EXERCISE INPUT:
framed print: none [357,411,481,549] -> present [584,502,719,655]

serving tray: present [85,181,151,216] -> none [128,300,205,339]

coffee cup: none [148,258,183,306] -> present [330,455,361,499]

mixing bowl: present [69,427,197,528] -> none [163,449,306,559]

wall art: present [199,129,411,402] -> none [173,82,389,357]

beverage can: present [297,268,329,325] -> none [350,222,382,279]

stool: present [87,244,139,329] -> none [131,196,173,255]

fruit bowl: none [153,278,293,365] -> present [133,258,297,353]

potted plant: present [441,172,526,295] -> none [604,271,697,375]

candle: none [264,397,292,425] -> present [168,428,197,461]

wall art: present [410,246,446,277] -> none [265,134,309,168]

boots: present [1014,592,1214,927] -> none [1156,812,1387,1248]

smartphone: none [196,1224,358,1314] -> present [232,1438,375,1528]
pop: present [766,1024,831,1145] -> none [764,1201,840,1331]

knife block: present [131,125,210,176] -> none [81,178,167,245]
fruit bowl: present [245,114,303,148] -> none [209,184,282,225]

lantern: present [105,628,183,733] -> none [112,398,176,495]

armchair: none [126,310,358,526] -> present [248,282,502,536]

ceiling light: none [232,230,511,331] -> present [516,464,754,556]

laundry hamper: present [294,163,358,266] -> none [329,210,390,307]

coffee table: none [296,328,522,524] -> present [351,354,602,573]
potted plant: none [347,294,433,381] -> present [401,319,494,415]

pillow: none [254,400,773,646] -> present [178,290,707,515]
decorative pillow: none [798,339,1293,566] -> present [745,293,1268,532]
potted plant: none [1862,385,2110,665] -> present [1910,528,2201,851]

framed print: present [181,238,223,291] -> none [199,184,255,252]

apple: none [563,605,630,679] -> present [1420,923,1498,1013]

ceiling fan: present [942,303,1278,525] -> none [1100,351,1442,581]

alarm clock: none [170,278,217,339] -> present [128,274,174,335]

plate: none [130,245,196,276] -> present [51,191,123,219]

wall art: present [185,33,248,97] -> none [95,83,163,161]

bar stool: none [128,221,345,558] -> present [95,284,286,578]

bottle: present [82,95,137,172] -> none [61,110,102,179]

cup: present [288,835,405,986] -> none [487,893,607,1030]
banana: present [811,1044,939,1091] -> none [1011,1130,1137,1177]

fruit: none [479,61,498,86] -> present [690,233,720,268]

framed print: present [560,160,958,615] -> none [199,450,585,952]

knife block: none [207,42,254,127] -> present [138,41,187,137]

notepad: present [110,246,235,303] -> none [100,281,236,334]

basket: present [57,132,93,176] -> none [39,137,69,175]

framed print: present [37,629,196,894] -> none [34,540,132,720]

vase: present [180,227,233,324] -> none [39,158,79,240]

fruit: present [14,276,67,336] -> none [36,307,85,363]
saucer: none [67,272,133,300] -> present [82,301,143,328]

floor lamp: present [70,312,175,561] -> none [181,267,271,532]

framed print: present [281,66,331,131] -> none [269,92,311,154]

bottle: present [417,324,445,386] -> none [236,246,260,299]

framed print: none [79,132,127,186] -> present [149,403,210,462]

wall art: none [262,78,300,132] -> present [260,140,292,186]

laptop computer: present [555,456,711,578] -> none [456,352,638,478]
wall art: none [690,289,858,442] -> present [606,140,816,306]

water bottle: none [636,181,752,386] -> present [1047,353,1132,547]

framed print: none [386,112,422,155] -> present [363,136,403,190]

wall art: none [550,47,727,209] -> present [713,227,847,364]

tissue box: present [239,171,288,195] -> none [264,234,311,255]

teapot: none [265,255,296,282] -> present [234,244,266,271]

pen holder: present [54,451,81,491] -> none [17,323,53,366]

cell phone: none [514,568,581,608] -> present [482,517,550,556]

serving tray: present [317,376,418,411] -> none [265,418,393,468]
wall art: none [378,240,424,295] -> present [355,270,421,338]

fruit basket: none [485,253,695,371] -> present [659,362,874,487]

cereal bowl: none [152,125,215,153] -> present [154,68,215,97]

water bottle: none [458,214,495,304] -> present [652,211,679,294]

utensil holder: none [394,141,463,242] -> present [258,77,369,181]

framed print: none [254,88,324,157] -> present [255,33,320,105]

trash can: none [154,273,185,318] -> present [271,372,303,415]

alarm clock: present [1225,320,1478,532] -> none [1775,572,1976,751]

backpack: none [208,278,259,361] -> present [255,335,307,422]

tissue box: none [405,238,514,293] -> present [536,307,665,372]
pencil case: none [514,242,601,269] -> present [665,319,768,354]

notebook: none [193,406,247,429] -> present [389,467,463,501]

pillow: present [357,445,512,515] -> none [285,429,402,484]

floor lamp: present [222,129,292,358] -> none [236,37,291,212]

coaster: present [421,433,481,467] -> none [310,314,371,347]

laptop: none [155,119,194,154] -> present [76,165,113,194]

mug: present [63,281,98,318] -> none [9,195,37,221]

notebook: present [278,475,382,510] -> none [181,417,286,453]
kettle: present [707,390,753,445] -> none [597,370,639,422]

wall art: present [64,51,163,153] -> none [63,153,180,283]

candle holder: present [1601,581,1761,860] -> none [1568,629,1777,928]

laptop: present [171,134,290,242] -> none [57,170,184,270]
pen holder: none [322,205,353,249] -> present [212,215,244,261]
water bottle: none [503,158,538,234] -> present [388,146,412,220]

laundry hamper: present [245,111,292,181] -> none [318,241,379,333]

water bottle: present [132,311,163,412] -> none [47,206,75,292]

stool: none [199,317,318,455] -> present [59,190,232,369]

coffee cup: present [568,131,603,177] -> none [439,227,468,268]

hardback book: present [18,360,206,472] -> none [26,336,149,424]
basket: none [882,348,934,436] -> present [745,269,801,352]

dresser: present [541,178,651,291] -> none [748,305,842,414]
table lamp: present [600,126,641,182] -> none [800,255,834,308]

EXERCISE DETAILS:
A line qualifies when it holds the word "tissue"; report all qualifying lines from the records above.

OUTPUT BELOW:
tissue box: present [239,171,288,195] -> none [264,234,311,255]
tissue box: none [405,238,514,293] -> present [536,307,665,372]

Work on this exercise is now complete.